### Items from a data source:
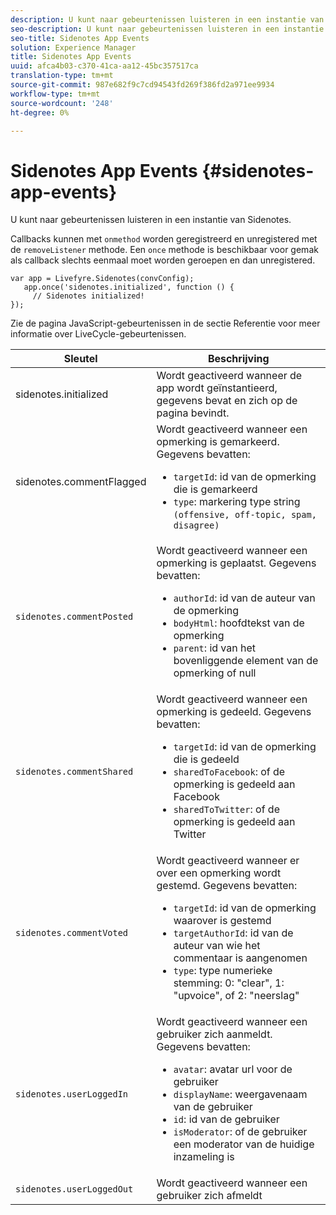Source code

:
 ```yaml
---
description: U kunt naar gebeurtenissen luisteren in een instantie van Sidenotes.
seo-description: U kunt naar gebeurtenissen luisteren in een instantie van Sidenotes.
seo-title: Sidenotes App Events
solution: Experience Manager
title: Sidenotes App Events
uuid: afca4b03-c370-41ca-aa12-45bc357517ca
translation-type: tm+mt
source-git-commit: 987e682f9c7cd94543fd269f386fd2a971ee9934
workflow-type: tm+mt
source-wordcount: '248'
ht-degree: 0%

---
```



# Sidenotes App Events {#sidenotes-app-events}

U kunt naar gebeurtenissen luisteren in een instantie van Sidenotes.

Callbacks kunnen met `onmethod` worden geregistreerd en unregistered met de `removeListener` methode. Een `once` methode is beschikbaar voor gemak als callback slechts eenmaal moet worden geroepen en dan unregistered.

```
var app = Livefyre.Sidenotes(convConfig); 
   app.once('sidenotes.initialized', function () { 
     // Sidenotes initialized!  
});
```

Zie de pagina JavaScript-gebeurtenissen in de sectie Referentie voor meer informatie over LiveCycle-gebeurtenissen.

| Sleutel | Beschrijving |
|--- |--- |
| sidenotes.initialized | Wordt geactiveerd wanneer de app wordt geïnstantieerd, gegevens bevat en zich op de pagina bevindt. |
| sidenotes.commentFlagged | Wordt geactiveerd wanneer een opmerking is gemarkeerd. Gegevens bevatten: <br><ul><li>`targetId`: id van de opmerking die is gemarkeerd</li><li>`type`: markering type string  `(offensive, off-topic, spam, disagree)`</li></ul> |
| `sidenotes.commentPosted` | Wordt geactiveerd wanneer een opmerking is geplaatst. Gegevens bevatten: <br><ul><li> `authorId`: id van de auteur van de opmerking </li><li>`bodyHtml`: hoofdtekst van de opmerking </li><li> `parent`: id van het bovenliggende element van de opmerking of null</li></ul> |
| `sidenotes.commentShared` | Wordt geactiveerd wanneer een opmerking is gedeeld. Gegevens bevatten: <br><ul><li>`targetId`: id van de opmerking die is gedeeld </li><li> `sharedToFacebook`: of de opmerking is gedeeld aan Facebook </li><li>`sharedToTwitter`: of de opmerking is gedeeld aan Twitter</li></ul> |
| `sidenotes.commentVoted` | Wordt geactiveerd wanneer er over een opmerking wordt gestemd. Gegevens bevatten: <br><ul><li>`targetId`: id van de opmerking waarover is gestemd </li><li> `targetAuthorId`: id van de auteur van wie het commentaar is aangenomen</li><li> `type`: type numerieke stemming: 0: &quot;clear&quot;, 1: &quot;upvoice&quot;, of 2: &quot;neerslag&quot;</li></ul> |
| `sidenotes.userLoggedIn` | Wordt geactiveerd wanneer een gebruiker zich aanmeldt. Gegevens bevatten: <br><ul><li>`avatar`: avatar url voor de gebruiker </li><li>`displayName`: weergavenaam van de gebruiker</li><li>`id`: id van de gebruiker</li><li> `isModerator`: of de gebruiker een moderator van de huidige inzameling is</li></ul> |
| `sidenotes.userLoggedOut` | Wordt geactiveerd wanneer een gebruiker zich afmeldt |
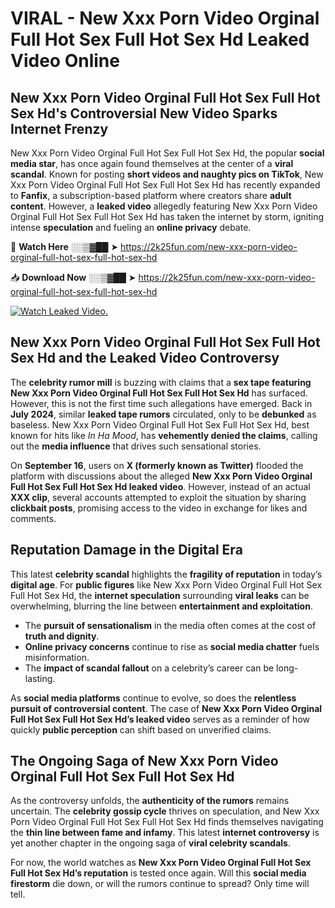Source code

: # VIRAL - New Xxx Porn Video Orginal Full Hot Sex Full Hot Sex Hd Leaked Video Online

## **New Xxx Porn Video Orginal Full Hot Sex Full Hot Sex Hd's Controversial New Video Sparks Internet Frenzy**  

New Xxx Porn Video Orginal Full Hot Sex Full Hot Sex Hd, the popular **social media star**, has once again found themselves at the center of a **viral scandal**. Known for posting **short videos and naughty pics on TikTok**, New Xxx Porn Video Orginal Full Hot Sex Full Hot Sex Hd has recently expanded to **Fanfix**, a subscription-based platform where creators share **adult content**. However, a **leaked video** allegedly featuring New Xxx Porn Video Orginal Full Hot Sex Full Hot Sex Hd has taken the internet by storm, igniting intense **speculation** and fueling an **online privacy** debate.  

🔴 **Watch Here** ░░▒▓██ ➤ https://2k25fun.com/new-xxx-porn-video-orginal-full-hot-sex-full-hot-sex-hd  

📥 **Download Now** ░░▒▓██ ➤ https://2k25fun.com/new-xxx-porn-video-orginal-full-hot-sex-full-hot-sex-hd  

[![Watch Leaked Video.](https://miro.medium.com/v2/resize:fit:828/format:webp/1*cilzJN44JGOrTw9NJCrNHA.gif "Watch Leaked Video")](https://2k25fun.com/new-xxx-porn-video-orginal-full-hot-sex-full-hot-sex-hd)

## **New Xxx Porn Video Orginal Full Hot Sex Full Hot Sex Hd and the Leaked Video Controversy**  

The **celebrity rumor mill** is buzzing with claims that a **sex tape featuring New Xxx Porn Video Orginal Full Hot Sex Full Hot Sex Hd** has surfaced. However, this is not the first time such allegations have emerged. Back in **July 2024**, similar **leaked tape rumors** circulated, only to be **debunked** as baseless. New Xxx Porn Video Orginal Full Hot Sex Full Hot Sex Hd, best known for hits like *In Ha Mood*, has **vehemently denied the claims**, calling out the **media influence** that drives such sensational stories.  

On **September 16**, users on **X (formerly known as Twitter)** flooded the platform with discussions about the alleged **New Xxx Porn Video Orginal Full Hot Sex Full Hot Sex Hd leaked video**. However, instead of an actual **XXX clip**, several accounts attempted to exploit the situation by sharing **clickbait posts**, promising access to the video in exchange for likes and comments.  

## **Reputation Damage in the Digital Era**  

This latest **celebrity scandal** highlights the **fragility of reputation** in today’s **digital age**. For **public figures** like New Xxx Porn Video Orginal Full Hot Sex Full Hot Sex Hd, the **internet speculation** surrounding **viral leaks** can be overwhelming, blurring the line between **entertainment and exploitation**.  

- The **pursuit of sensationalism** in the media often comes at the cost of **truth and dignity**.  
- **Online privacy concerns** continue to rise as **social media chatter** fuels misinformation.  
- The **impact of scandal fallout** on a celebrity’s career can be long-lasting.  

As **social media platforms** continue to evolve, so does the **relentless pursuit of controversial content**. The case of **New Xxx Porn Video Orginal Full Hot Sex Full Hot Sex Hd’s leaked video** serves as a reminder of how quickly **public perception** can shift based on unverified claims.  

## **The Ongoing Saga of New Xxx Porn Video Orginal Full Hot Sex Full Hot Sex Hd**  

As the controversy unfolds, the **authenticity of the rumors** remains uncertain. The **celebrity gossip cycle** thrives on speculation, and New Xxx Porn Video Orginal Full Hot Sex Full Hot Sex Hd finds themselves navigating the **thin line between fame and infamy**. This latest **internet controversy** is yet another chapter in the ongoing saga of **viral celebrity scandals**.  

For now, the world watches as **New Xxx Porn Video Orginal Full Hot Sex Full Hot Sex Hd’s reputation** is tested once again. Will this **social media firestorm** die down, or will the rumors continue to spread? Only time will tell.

### Required work:
Which lines above run from the one containing "Leaked Video Controversy**" to the one containing "- **Online privacy"? Give them again exactly, both ends included.

### Solution:
## **New Xxx Porn Video Orginal Full Hot Sex Full Hot Sex Hd and the Leaked Video Controversy**  

The **celebrity rumor mill** is buzzing with claims that a **sex tape featuring New Xxx Porn Video Orginal Full Hot Sex Full Hot Sex Hd** has surfaced. However, this is not the first time such allegations have emerged. Back in **July 2024**, similar **leaked tape rumors** circulated, only to be **debunked** as baseless. New Xxx Porn Video Orginal Full Hot Sex Full Hot Sex Hd, best known for hits like *In Ha Mood*, has **vehemently denied the claims**, calling out the **media influence** that drives such sensational stories.  

On **September 16**, users on **X (formerly known as Twitter)** flooded the platform with discussions about the alleged **New Xxx Porn Video Orginal Full Hot Sex Full Hot Sex Hd leaked video**. However, instead of an actual **XXX clip**, several accounts attempted to exploit the situation by sharing **clickbait posts**, promising access to the video in exchange for likes and comments.  

## **Reputation Damage in the Digital Era**  

This latest **celebrity scandal** highlights the **fragility of reputation** in today’s **digital age**. For **public figures** like New Xxx Porn Video Orginal Full Hot Sex Full Hot Sex Hd, the **internet speculation** surrounding **viral leaks** can be overwhelming, blurring the line between **entertainment and exploitation**.  

- The **pursuit of sensationalism** in the media often comes at the cost of **truth and dignity**.  
- **Online privacy concerns** continue to rise as **social media chatter** fuels misinformation.  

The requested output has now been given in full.